Updated: November 15, 2018 12:05:19 am
Palaces, prisons, factories and abandoned villages become places of memory and emotive paths for Italian photographer Silvia Camporesi in the series, Atlas Italiae. She does not intend to document; her process is to personalise and appropriate the visited places. The result is that her works are not merely photographs. She uses a technique that involves printing the images in black and white and then colouring them by hand in soft pastels.

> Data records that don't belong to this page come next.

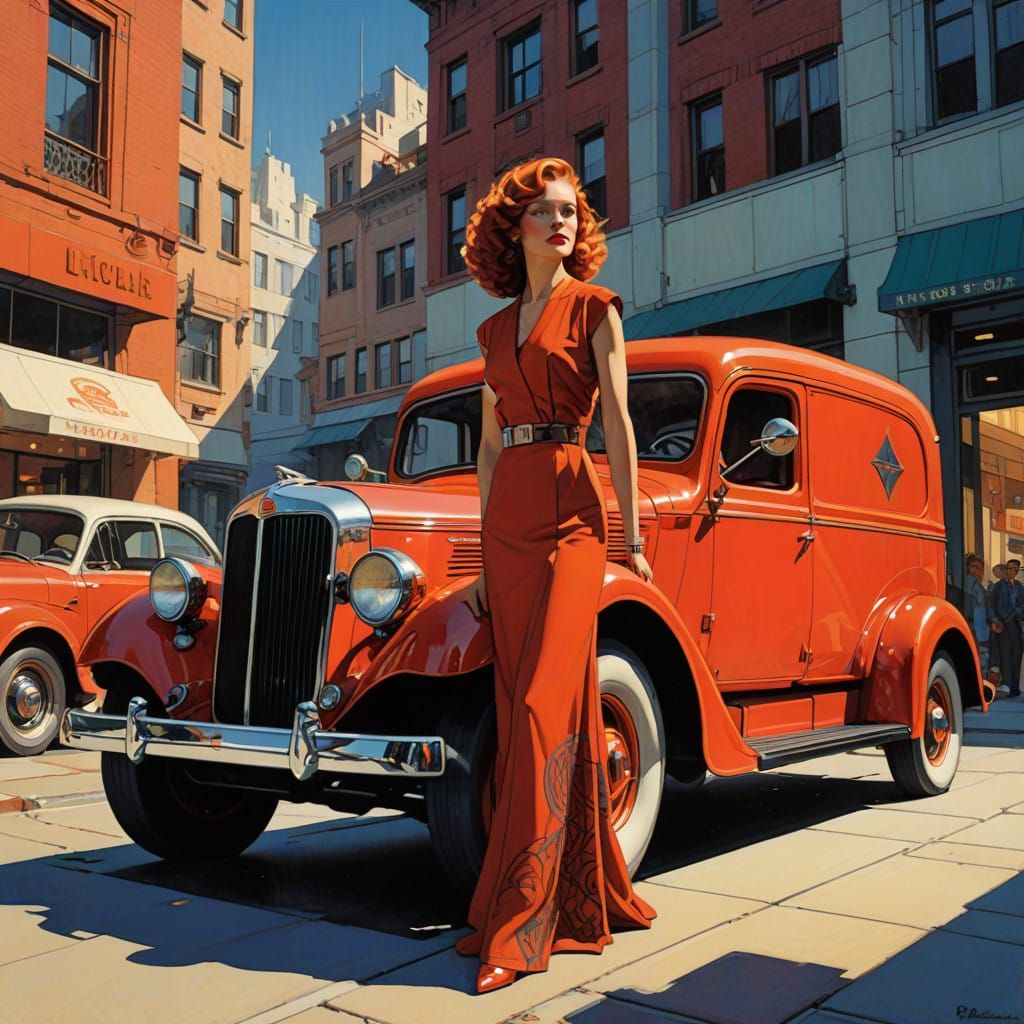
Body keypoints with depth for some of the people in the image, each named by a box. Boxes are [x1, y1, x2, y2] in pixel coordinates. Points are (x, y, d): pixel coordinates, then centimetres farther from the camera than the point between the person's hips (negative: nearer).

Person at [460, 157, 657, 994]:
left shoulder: (594, 308, 5)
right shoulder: (495, 329, 19)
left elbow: (617, 424, -2)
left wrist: (630, 539, -8)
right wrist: (483, 558, 14)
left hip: (570, 515, -6)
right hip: (505, 521, 6)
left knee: (543, 705, -12)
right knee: (523, 703, 5)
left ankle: (518, 923, -9)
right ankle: (586, 894, 17)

Another photographer, Letizia Battaglia scours through Palermo’s east coast and captures places which show signs of decay — a concrete-lined river bed, illegal bathing establishments on the beach, illegal occupation and buildings that were once used by the mafia. The acclaimed photojournalist’s work bears witness to Italy’s social and political situation, particularly involving the mafia.
These works, with those of 18 other master photographers of Italy, comprise the exhibition, “Extraordinary Visions. Italy” at Delhi’s Italian Institute of Culture till January 13. It will travel to Mumbai in March.

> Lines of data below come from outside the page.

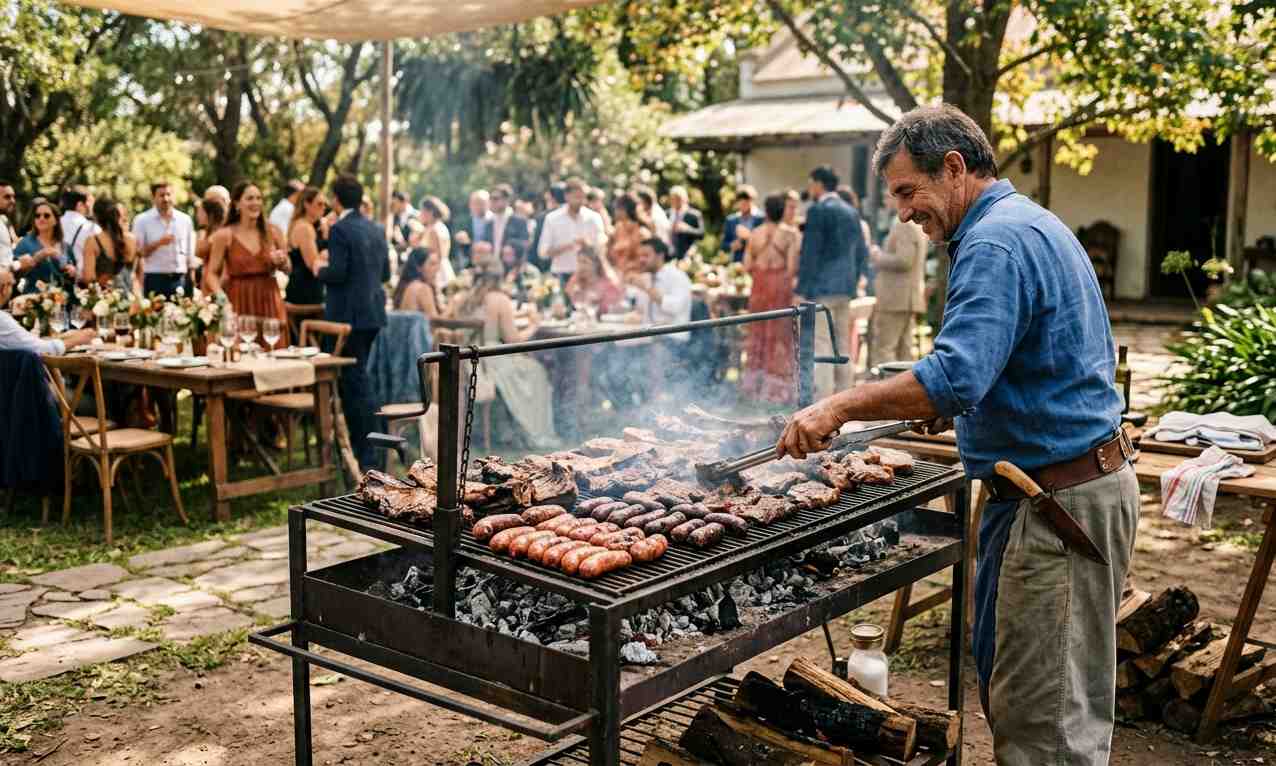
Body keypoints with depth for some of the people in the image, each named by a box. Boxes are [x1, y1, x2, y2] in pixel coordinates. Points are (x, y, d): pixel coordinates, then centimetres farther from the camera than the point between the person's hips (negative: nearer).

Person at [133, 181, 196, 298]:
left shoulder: (185, 220, 10)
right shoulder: (142, 221, 2)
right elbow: (138, 252, -2)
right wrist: (158, 243, -16)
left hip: (180, 280, 2)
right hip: (154, 279, -2)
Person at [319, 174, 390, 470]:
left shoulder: (340, 229, -14)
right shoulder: (377, 229, 9)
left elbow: (337, 273, -20)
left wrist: (320, 269, 0)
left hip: (349, 315, -8)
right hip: (373, 312, 8)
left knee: (355, 380, -2)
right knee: (357, 376, 19)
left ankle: (367, 454, -1)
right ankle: (358, 443, 27)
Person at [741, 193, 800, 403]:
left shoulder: (756, 234, 3)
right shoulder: (792, 234, -8)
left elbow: (747, 266, 1)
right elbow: (793, 266, -15)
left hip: (759, 286, 4)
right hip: (782, 286, -4)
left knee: (758, 334, 14)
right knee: (781, 335, 3)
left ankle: (753, 384, 19)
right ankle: (777, 388, 5)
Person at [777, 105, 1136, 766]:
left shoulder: (997, 243, -17)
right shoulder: (1032, 225, 17)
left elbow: (955, 378, -30)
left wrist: (841, 406, -24)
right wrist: (947, 404, 19)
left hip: (1059, 502, -11)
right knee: (1007, 685, 18)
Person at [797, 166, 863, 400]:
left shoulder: (818, 210, -9)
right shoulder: (851, 212, 14)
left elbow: (810, 252, -13)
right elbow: (861, 251, 16)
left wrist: (801, 290, -12)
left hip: (822, 286, -8)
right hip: (846, 286, 8)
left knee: (821, 345, -7)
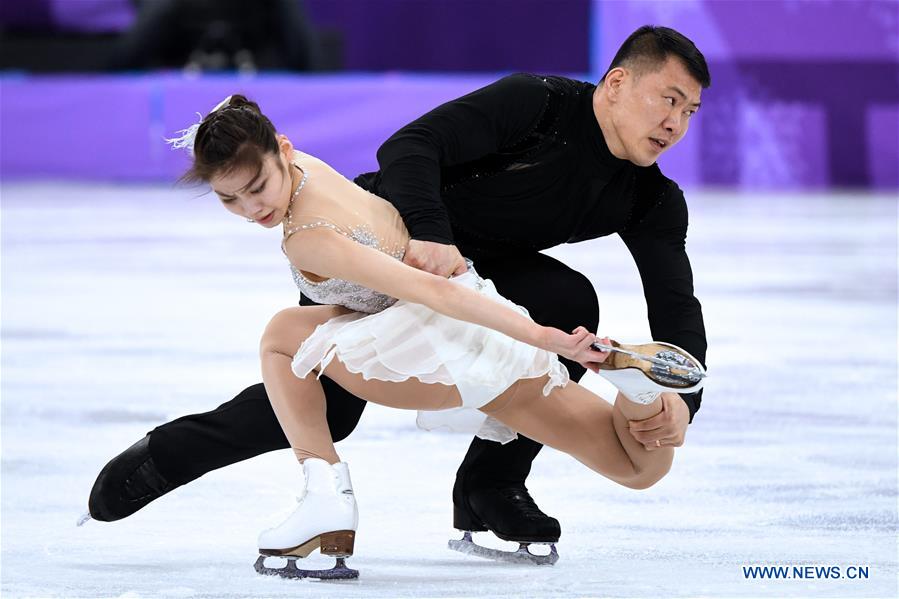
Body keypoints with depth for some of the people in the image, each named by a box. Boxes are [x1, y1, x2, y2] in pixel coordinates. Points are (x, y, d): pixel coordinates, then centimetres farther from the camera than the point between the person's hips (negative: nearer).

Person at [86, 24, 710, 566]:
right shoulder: (537, 103, -26)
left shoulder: (654, 202, -9)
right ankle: (162, 456, 11)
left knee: (567, 300, -21)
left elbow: (677, 308, -16)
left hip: (474, 263, 6)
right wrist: (429, 235, -50)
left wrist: (680, 399, -35)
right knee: (324, 408, -13)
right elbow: (408, 146, -33)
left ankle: (490, 486, -9)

From the metaphysical visions created by Luigi Ghirri and the crowded beaches captured by Massimo Vitali, to the saturated colours of the landscapes of Franco Fontana, and elegant and essential architectural visions of Gabriele Basilico, the works are drawn from Rome’s MAXXI Museum’s permanent collection. MAXXI is a national museum of contemporary art and architecture in the country. Curated by Margherita Guccione and Simona Antonacci, the photographs were part of a larger exhibition that took place in June 2016 at the museum to mark 70 years of the country. It has travelled to India to mark 70 years of diplomatic relations between Italy and India.
“It is the Italy portrayed in images by master photographers… that show the country free from gloss and touch-ups, far removed from the stereotypes of mass tourism and closer to the idea of itself, poised between history and post-modernity,” says Lorenzo Angeloni, Ambassador of Italy to India. “The aim is to use captivating images to take the Indian public on a journey to the heart of Italy today — an honest, real and magical journey that offers an all-round view, from creative wonders to neglect, featuring visions shared by all of humanity involved in globalisation,” he adds.
The exhibition, which has more than 100 original photographs, opens with conceptual artist Alighiero e Boetti’s famous work, Mappa, which was conceived after he travelled to Afghanistan in 1971 and became fascinated by their local embroidery. The work, embroidered on canvas by Afghan women, is a world map in which each state is represented with the colours and motifs of its flag.
The first section of the exhibition looks at the landscape. Luigi Ghirri, who is known to blur reality with fiction in his work, focuses on the “landscape three kilometres away from home” while Mario Cresci travels the Jonica main road, visiting common places and more unusual settings, and Giovanni Chiaramonte depicts the historic stratification of sites in Calabria and Sicily. “Ghirri looks at the ordinary — just a common beach in Italy where nothing is happening but he is searching for infinity and the idea of magical. If you look at the works of Franco Fontana, he turns landscape into an abstract painting and is far from the documentation,” says Antonacci.
In the section dedicated to public spaces, Spanish photographer Jordi Bernadò investigates the iconic sites of religious, political and cultural power — the Pantheon, home to the Roman gods, and the Palazzo Doria Pamphilj, particularly the cabinet housing the portrait of Pope Innocent X painted by Diego Velàsquez in 1650, among others. While Olivo Barbieri presents the disturbing but alluring image of the progressive urbanisation of the Adriatic coastline, Gianni Berengo Gardin documents the relationship between infrastructure and work in the city of Genoa.
The exhibition begins and ends with the same photograph — an aerial vision of the MAXXI — as captured by the Dutch photographer Iwan Baan that transmits the building’s relationship with the surrounding quarter and the Tiber River. “The museum, which houses contemporary art and architecture, seems different from the older buildings, but at the same time, it dialogues with the older city, which is on the other side. And it seems like it talks to it through the Tiber,” says Antonacci.